Het Akkoord van Achterveld

Onderhandelingen over voedsel en vrede in de St. Jozefschool

Eind april 1945 vonden in Achterveld de eerste besprekingen plaats tussen de Duitse bezetters en de geallieerden. Hierdoor werd het mogelijk dat de hongerende bevolking van de Randstad voedsel kreeg.

Aanleiding
Het zuiden van Nederland was in 1944 bevrijd, maar in het noorden werd de oorlogsellende als gevolg van de voortdurende bezetting steeds erger. Vooral in de Randstad waren door de Spoorwegstaking en de strenge winter grote tekorten ontstaan aan brandstof en voedsel. Met name in de grote steden was de situatie nijpend, met al 17.000 slachtoffers in de "Hongerwinter". Het was zaak om hieraan iets te doen en de oorlog zo snel mogelijk te beëindigen. De regering in Londen drong er bij de geallieerden op aan al voor de bevrijding en niet pas daarna hulp te geven.
Op 25 april stemde generaal Eisenhouwer in met een conferentie. De geallieerde opmars werd voorlopig stopgezet. De St. Jozefschool in Achterveld bleek een geschikte locatie, strategisch gelegen tussen de linies. De voorhoede van de Canadezen was daar inmiddels doorgedrongen, terwijl de Duitsers zich een paar kilometer westwaarts achter de Grebbelinie verschansten.

Twee conferenties
Op 28 april vond een voorbespreking plaats. De Duitsers kwamen over de Hogeweg uit Amersfoort en werden vanaf Vinkenhoef geblinddoekt via Terschuur naar Achterveld geleid.
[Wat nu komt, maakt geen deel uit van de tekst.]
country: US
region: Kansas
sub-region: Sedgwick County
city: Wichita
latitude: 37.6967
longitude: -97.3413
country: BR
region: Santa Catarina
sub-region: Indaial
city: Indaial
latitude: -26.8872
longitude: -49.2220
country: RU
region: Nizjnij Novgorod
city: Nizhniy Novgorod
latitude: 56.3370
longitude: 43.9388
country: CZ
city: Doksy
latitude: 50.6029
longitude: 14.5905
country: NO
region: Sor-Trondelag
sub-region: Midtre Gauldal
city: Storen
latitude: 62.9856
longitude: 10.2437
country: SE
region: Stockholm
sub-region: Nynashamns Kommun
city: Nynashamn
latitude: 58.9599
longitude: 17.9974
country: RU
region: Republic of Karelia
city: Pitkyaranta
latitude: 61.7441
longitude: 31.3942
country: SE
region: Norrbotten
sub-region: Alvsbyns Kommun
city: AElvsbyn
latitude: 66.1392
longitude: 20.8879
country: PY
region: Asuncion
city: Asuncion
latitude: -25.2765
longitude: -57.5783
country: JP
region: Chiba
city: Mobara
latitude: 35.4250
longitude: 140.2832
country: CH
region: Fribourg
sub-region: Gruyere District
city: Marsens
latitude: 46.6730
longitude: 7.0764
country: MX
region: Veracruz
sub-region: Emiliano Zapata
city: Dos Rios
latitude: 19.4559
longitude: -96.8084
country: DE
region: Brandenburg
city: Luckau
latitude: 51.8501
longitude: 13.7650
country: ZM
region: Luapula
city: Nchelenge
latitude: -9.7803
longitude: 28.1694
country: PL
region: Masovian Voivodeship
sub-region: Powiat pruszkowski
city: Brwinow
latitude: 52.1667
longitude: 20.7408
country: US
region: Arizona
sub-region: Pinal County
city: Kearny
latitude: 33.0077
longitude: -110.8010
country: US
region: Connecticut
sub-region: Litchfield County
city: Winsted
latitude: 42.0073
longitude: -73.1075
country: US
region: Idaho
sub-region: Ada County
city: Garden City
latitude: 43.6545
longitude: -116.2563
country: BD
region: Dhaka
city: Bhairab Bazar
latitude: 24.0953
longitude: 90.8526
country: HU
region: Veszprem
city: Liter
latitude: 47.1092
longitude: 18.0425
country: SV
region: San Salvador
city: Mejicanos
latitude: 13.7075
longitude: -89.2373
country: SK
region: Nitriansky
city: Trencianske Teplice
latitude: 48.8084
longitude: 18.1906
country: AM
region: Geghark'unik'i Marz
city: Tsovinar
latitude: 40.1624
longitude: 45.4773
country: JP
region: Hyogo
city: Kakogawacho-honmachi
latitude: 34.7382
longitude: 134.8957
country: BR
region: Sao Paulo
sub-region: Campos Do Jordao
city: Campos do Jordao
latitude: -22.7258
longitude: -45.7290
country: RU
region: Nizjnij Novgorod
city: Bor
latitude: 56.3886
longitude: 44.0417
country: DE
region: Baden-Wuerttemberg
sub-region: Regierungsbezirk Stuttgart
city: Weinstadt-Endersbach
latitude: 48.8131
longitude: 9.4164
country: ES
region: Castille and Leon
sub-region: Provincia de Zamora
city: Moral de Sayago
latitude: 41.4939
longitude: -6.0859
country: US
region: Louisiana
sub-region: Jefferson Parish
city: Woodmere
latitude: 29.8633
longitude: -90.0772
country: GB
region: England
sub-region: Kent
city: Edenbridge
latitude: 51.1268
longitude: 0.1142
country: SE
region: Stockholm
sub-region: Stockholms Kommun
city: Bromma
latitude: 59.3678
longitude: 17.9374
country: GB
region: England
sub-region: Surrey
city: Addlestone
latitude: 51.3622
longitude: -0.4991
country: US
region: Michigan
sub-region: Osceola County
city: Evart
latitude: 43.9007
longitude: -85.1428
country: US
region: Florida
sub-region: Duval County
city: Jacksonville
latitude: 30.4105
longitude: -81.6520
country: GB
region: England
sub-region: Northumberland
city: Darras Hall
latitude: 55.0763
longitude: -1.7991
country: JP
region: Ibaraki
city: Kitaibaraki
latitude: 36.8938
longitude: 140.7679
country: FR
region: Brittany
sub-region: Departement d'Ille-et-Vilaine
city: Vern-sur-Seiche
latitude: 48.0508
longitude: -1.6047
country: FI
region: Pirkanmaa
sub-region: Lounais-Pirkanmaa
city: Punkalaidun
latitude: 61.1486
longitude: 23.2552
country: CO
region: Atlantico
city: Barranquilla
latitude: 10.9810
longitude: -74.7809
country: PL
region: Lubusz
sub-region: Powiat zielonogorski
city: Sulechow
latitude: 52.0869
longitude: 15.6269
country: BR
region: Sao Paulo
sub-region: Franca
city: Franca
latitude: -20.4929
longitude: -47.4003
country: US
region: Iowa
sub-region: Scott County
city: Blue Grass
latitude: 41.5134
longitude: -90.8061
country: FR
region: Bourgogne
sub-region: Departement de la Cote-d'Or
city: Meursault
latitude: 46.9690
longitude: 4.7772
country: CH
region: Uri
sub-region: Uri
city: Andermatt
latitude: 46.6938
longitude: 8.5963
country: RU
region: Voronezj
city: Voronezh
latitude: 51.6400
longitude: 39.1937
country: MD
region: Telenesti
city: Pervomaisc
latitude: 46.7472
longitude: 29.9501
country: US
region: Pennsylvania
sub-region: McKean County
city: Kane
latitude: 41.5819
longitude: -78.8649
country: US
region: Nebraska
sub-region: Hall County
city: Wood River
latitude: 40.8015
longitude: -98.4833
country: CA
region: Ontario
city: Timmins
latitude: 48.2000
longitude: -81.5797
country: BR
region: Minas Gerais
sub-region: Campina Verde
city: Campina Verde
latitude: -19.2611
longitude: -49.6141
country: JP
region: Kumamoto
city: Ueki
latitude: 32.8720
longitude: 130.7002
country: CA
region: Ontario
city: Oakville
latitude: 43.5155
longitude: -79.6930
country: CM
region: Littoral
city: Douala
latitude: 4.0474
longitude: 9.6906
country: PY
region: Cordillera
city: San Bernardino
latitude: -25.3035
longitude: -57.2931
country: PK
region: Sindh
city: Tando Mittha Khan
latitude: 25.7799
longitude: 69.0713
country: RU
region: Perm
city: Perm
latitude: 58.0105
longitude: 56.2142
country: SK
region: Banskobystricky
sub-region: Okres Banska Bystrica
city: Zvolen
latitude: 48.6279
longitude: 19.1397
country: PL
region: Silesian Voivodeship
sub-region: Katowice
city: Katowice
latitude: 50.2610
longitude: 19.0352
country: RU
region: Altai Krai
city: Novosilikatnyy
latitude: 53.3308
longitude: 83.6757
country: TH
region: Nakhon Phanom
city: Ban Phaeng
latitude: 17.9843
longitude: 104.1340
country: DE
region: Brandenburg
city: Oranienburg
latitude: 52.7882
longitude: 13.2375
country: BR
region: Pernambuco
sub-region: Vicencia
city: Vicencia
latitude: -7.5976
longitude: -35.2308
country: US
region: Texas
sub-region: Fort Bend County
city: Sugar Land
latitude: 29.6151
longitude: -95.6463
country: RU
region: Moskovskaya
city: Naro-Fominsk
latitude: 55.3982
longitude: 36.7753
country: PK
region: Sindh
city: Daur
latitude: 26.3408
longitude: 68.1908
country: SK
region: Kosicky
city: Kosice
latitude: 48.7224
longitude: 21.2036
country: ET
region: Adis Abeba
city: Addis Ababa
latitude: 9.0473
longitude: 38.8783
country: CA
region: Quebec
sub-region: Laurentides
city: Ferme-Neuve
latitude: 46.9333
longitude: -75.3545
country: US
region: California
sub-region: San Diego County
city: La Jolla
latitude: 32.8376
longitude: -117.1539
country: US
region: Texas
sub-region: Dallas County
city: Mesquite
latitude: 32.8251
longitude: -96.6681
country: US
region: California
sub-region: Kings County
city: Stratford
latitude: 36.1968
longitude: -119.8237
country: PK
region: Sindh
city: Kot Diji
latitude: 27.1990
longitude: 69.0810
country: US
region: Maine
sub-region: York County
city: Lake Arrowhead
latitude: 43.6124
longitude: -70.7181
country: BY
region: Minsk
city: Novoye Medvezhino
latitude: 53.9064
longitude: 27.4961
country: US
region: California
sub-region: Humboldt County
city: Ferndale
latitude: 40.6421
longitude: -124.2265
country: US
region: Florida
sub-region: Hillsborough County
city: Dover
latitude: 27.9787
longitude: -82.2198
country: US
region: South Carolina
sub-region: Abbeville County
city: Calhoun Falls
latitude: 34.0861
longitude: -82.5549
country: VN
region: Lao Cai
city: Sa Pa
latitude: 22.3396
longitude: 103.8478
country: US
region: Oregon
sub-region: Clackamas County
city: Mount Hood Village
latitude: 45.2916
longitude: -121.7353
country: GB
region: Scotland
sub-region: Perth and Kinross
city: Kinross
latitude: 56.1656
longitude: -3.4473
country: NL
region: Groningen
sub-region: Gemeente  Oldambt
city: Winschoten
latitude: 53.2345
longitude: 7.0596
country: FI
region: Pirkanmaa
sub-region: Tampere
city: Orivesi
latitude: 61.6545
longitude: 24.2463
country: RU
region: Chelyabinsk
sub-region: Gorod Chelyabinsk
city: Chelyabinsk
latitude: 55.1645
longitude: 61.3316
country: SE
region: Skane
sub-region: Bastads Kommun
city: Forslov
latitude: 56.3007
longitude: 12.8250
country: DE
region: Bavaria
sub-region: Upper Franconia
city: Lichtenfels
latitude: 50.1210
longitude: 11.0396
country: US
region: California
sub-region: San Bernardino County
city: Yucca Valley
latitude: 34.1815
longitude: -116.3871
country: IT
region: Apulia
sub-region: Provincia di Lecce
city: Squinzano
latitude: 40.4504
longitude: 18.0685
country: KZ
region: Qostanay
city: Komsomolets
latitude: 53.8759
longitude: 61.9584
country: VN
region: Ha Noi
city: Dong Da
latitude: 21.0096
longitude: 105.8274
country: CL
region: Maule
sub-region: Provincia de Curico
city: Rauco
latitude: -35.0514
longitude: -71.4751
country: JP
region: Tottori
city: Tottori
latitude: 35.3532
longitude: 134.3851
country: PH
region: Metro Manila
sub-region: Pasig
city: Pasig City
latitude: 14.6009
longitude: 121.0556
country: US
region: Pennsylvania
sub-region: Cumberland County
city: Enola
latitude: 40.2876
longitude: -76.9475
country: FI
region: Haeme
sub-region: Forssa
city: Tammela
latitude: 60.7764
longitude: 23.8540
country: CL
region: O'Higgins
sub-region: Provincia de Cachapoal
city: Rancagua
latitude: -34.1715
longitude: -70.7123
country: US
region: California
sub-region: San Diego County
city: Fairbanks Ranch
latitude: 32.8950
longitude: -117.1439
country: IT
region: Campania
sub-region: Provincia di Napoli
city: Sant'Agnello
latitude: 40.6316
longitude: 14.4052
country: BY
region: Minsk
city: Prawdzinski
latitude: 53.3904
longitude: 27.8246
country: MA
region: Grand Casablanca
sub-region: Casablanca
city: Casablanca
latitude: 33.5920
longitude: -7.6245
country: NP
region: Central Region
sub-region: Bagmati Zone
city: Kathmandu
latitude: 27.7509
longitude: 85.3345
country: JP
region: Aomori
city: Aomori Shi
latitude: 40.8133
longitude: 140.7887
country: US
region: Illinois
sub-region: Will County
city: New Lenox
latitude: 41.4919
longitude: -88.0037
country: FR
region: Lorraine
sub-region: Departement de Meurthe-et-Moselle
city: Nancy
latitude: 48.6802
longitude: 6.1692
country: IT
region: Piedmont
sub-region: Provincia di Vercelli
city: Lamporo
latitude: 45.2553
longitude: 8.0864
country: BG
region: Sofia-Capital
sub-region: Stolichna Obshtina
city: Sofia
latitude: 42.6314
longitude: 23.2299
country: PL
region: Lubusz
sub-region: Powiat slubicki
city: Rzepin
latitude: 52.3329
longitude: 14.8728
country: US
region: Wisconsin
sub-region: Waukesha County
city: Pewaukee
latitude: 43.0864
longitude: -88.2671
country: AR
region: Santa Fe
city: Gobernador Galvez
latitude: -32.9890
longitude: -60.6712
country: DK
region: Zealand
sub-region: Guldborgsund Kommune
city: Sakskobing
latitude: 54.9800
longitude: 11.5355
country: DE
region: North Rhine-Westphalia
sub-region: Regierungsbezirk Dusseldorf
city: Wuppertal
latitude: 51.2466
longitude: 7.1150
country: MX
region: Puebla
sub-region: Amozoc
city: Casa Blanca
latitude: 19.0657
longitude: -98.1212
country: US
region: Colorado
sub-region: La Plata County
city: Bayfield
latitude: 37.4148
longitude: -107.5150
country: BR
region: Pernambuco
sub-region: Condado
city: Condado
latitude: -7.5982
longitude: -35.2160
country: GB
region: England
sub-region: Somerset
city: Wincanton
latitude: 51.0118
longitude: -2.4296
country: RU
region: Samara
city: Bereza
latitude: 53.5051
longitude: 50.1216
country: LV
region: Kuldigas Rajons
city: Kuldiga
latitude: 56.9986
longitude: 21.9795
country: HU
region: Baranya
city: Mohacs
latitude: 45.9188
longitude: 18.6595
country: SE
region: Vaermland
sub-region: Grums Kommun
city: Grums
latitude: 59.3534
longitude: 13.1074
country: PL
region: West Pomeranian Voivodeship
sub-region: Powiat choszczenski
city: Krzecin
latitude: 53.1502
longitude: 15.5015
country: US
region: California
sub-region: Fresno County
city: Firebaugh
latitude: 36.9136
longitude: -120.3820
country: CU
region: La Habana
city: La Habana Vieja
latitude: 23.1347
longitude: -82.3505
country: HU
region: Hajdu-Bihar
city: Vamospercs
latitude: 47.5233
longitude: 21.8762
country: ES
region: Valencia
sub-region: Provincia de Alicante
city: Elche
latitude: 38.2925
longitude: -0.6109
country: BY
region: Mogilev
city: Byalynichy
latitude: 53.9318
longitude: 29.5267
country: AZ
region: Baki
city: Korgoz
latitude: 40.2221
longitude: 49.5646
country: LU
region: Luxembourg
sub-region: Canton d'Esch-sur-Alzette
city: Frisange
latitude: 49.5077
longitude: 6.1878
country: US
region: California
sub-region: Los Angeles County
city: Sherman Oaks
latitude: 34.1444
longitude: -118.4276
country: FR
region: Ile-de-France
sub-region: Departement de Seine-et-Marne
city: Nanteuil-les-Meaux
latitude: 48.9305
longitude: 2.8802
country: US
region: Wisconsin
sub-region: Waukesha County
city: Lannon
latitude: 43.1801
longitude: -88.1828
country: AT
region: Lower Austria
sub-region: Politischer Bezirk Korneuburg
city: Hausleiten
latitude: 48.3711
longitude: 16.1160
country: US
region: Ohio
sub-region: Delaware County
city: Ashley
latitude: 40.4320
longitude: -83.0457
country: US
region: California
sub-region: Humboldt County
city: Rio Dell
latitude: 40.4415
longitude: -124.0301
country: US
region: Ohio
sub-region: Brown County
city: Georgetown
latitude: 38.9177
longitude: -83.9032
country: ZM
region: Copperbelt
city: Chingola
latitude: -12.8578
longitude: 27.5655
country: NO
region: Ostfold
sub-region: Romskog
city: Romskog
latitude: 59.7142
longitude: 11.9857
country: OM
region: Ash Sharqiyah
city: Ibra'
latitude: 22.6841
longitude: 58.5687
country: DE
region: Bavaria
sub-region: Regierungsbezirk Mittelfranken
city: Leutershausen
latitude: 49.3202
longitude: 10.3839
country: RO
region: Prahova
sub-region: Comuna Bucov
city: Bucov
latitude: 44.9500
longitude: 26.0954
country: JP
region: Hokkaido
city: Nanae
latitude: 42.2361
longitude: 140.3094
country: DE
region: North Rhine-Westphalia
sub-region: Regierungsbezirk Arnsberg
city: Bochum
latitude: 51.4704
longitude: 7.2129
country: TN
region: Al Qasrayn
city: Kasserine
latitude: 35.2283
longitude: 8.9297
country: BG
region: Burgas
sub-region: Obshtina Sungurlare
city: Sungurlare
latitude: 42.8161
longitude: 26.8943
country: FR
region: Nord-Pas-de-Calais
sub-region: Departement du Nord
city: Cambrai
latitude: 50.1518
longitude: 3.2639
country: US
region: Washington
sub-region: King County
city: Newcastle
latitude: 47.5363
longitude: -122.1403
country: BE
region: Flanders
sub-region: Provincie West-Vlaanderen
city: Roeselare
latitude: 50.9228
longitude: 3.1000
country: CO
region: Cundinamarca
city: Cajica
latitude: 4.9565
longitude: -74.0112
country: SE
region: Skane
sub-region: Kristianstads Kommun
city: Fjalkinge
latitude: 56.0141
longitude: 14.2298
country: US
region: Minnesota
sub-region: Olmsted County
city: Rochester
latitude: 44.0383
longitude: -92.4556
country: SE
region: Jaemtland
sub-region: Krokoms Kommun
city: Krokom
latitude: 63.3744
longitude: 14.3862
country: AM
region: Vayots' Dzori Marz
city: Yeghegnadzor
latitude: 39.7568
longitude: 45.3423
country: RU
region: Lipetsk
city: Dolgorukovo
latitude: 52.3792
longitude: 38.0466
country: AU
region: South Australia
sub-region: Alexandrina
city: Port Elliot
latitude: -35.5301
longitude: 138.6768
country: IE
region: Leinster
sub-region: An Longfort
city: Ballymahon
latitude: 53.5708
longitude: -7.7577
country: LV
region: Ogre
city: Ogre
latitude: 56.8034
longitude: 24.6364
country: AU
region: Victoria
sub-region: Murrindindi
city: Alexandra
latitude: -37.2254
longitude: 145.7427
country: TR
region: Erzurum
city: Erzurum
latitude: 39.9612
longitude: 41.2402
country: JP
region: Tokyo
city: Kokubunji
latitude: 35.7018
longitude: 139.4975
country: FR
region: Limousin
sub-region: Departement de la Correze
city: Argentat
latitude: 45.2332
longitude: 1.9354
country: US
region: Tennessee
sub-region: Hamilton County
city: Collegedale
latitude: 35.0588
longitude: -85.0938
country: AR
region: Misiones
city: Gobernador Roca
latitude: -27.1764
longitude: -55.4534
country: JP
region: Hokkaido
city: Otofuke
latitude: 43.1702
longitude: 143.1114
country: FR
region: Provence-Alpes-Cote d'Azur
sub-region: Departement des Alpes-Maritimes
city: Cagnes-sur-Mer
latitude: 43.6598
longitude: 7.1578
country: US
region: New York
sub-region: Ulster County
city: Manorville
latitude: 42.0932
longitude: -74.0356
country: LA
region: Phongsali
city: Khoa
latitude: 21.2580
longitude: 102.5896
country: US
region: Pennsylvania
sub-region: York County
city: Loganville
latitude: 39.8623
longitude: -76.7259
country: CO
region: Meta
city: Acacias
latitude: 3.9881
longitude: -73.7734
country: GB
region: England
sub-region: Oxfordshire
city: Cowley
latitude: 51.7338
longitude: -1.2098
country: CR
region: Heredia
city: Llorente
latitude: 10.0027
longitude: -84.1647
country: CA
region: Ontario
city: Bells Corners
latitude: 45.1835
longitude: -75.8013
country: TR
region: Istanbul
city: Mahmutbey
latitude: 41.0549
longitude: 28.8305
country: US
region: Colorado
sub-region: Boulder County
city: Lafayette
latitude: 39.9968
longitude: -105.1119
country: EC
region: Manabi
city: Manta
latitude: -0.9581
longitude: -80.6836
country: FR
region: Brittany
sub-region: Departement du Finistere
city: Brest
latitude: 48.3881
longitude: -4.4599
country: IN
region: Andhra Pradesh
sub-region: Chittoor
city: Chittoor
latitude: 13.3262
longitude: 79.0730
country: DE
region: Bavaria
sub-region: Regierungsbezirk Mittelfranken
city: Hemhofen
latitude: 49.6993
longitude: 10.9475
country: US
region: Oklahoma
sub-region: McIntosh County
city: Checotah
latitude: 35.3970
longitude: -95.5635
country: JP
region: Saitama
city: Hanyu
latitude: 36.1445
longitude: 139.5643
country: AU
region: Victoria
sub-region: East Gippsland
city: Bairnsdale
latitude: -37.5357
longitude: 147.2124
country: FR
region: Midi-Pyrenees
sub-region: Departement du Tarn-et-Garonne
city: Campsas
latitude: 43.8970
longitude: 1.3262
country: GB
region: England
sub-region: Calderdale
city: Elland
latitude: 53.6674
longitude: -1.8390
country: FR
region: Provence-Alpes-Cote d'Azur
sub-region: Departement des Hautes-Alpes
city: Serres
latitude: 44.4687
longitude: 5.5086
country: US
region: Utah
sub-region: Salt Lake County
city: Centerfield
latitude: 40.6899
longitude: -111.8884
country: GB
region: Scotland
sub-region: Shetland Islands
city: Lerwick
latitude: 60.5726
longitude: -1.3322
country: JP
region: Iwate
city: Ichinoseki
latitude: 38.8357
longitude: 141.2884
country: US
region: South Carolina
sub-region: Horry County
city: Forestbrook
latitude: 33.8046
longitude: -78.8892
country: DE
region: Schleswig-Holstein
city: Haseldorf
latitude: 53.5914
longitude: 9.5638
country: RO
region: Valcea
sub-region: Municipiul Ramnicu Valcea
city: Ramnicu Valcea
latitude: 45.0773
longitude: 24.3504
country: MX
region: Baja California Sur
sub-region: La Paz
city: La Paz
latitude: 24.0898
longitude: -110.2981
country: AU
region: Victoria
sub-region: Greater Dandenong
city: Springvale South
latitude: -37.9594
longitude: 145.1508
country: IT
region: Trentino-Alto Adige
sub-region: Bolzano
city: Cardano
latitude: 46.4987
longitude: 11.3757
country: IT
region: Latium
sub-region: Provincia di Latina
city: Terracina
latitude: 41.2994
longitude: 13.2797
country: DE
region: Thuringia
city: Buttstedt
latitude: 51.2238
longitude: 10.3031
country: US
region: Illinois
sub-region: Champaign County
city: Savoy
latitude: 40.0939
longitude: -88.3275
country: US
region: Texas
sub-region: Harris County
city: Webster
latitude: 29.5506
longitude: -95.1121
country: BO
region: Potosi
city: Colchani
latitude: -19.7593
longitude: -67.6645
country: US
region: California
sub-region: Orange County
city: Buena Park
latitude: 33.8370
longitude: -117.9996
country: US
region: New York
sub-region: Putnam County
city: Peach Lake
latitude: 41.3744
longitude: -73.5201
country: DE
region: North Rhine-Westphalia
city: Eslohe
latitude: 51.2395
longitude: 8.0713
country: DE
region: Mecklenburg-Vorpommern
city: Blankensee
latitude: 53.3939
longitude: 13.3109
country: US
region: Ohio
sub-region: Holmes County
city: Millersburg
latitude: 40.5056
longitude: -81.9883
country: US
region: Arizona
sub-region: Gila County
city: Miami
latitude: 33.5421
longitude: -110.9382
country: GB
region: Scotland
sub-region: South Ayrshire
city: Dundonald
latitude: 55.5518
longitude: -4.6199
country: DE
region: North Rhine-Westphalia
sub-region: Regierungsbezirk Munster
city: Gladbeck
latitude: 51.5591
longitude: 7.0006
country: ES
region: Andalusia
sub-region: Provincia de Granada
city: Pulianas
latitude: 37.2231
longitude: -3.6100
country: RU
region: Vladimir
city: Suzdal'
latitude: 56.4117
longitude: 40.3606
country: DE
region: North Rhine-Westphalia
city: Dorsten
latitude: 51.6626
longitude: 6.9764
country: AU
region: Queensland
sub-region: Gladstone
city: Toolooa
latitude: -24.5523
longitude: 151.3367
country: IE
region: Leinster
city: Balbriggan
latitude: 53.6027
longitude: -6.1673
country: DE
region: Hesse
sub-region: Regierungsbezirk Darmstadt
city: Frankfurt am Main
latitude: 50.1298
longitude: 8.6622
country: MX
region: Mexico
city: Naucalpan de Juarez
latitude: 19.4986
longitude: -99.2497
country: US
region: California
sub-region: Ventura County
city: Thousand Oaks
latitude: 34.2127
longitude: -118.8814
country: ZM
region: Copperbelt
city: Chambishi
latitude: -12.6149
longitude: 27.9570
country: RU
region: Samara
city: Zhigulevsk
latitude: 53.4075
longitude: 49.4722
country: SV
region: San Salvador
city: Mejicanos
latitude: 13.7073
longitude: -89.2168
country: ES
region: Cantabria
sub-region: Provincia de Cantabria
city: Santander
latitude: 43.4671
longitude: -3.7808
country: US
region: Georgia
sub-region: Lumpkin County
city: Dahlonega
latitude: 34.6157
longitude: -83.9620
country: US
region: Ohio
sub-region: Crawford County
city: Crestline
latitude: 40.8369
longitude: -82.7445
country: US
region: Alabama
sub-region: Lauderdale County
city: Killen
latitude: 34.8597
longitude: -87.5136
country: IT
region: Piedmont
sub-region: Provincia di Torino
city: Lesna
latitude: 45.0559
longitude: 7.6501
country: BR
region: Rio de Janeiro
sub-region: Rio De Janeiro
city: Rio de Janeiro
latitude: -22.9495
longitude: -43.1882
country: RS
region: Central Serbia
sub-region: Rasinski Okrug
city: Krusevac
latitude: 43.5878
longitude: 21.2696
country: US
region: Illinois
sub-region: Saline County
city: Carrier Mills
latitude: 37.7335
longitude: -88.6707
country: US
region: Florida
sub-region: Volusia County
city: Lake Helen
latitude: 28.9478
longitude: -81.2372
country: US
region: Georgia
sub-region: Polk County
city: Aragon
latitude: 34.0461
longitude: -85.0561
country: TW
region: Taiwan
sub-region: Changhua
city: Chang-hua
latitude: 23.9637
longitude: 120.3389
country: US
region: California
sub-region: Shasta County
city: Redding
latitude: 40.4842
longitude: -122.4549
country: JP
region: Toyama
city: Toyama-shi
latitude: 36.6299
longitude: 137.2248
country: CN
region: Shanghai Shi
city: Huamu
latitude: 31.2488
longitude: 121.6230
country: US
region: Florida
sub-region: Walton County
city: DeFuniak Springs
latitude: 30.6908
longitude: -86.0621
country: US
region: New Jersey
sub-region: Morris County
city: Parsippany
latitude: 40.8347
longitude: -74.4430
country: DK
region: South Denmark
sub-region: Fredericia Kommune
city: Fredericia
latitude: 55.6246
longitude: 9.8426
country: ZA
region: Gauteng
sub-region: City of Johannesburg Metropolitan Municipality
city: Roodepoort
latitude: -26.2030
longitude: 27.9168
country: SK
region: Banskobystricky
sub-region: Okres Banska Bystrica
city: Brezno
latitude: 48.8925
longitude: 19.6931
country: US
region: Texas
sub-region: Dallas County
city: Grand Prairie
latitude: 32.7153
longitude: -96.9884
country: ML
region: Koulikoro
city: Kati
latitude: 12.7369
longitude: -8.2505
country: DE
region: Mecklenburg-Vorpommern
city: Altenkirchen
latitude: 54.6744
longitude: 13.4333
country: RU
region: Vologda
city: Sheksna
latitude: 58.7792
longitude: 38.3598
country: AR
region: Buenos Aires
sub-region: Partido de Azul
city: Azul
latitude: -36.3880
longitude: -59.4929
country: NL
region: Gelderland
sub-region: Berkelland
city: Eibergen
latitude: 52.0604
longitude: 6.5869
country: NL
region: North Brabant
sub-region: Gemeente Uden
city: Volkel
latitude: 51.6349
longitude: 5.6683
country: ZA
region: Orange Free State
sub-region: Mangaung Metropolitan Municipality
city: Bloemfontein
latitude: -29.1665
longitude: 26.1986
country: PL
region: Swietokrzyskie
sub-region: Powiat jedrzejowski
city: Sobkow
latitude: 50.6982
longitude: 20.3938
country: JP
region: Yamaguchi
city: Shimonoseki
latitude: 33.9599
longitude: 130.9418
Men werd het eens over de aanvoer van voedsel door de lucht en over de weg. De Duitsers gingen akkoord met veilige locaties zonder landmijnen voor de droppings en de geallieerden stopten hun bombardementen op West-Nederland. Weersomstandigheden verhinderden die dag nog de voedseldroppingen, maar op 29 april gingen de voedselvluchten van start.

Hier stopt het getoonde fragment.